▸ Your instructions:
Quote the data verbatim, starting at its first line and ending at the line that contains "pro zpěv klavír s akordy", with both of those lines included.
--- START ---
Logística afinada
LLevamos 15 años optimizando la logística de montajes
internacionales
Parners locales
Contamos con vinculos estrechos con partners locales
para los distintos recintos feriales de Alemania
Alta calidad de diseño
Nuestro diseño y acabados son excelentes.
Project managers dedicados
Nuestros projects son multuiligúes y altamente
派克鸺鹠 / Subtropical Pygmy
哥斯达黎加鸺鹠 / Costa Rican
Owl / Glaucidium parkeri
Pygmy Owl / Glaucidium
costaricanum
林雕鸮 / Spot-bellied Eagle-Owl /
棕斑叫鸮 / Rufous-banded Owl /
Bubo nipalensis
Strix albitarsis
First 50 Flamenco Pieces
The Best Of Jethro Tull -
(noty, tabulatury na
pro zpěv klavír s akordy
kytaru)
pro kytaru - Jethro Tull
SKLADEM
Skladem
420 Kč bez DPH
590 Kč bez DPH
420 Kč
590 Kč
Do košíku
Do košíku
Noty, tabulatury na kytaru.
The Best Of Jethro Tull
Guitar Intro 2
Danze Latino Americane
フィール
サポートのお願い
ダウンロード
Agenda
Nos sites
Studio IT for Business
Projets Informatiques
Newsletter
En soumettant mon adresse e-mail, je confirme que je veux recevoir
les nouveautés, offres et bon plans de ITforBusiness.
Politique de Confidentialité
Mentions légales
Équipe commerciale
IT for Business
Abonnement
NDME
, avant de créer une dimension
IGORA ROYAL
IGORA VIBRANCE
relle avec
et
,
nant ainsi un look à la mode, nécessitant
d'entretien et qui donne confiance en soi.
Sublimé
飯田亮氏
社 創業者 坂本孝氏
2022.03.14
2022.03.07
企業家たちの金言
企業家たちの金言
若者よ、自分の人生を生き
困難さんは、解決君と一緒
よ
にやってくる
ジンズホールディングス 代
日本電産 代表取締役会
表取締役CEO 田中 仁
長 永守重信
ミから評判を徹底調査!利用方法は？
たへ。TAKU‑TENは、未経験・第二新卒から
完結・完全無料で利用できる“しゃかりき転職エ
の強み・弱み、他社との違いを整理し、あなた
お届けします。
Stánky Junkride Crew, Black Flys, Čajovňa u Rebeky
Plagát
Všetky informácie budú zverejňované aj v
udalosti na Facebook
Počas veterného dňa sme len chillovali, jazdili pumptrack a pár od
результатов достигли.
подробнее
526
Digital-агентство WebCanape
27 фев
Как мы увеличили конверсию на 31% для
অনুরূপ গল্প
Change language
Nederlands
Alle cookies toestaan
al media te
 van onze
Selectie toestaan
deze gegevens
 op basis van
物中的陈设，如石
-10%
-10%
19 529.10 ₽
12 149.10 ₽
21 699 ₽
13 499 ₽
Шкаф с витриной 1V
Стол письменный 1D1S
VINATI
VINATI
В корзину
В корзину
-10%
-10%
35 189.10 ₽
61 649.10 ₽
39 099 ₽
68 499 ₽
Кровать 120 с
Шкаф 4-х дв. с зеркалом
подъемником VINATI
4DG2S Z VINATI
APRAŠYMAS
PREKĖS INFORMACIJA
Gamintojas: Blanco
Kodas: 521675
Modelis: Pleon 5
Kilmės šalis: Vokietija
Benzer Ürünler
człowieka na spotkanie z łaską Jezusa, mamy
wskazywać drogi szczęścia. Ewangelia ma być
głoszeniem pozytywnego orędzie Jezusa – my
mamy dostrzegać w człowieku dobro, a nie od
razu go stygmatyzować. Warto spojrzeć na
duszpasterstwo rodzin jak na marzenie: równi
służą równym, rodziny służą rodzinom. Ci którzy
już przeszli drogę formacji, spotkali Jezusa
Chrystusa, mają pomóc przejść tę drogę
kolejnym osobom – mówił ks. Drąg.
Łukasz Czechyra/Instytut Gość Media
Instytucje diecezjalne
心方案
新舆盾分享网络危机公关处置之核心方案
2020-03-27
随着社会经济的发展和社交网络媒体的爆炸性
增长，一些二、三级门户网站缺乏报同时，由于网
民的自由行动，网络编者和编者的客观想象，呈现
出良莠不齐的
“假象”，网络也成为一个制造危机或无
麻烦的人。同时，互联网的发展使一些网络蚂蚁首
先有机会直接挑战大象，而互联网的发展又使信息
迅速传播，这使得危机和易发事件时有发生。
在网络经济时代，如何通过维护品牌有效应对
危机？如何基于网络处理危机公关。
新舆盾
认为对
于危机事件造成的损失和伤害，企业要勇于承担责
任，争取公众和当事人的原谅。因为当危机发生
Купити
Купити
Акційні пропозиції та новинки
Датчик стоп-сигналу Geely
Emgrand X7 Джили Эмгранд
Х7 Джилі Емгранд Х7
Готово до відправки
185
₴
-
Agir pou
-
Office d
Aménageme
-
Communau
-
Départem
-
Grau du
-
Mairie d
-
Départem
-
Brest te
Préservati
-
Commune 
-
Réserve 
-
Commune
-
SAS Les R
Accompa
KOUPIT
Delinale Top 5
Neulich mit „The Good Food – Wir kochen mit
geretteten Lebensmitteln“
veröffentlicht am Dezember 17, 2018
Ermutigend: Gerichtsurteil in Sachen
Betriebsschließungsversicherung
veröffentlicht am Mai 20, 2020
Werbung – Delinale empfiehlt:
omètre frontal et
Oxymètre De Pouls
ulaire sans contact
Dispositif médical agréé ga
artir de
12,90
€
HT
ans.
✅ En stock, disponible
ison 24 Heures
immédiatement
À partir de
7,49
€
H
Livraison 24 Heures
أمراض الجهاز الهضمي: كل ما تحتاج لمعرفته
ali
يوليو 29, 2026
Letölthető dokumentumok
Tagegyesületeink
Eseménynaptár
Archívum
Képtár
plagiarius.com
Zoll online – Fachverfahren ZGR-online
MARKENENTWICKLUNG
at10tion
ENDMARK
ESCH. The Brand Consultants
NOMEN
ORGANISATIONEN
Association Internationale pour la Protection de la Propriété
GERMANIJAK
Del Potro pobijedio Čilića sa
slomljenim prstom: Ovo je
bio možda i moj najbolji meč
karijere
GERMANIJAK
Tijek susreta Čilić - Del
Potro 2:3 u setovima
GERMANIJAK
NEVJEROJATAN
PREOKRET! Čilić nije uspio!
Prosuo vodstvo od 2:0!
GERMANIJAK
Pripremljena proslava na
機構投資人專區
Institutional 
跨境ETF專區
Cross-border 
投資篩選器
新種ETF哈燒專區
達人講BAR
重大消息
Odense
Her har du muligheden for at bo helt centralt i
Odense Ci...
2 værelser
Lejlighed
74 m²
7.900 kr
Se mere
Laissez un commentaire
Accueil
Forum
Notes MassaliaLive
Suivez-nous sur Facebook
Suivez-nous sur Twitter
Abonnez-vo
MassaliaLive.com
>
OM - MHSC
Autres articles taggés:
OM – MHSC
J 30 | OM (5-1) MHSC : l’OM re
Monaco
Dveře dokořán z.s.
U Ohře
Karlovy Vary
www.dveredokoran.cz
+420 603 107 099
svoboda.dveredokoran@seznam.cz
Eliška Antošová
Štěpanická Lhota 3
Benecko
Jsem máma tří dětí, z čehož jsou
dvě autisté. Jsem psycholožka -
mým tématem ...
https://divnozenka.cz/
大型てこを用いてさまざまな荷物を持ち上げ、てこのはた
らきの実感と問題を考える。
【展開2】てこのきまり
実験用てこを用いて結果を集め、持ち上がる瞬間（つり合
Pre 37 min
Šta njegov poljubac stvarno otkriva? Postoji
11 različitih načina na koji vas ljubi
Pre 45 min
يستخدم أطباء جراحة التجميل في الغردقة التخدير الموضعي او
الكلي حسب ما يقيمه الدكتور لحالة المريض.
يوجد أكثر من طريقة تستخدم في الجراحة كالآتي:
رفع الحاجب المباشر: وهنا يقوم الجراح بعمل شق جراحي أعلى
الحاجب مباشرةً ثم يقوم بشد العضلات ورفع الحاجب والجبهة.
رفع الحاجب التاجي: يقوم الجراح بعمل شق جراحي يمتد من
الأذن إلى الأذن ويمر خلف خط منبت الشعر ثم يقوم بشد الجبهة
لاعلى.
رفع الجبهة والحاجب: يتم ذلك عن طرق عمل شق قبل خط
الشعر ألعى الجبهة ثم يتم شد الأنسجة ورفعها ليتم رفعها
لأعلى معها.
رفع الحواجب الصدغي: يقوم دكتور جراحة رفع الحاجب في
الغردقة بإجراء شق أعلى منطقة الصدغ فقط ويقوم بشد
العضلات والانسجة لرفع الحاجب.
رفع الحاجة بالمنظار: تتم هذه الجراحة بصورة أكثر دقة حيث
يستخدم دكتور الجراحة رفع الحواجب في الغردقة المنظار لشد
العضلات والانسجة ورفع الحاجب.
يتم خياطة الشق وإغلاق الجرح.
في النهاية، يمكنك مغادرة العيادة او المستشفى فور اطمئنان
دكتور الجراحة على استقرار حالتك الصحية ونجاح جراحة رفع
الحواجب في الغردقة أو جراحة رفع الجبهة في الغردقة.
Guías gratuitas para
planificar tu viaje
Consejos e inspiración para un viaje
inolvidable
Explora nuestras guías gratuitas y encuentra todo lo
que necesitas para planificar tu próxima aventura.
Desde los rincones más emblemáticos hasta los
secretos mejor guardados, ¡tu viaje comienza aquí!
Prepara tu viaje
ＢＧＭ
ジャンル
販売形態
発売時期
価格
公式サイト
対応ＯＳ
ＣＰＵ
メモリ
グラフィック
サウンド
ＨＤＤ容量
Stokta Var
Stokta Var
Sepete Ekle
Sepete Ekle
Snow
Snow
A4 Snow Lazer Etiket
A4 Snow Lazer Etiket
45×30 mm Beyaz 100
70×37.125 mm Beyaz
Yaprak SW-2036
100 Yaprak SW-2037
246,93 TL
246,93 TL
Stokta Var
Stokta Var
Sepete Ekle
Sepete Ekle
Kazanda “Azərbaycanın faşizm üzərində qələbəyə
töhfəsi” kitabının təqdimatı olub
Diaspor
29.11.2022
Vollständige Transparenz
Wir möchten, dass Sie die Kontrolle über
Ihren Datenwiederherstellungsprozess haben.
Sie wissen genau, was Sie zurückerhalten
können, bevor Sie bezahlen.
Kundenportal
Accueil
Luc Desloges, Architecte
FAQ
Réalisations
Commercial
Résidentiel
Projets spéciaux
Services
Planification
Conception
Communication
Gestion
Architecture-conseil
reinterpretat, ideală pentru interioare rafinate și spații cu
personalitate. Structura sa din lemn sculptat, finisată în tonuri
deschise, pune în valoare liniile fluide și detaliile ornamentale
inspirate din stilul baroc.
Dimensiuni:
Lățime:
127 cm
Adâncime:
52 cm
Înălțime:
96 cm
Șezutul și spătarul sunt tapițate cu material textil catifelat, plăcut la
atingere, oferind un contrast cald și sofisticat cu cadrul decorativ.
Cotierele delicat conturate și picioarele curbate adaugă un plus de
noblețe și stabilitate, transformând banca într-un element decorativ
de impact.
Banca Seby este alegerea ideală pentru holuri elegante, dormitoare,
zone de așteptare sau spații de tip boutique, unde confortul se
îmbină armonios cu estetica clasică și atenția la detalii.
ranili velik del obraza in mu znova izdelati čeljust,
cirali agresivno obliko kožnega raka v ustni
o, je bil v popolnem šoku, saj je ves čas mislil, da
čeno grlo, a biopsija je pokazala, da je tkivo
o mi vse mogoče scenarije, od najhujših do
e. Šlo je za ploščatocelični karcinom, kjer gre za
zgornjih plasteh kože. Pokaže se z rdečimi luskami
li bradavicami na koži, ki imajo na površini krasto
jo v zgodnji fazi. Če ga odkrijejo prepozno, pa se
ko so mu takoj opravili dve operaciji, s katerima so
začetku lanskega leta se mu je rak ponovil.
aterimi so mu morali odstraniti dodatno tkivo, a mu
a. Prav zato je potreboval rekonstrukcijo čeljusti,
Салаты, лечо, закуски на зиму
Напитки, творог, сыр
--- END ---
▸ Exercise result:
Logística afinada
LLevamos 15 años optimizando la logística de montajes
internacionales
Parners locales
Contamos con vinculos estrechos con partners locales
para los distintos recintos feriales de Alemania
Alta calidad de diseño
Nuestro diseño y acabados son excelentes.
Project managers dedicados
Nuestros projects son multuiligúes y altamente
派克鸺鹠 / Subtropical Pygmy
哥斯达黎加鸺鹠 / Costa Rican
Owl / Glaucidium parkeri
Pygmy Owl / Glaucidium
costaricanum
林雕鸮 / Spot-bellied Eagle-Owl /
棕斑叫鸮 / Rufous-banded Owl /
Bubo nipalensis
Strix albitarsis
First 50 Flamenco Pieces
The Best Of Jethro Tull -
(noty, tabulatury na
pro zpěv klavír s akordy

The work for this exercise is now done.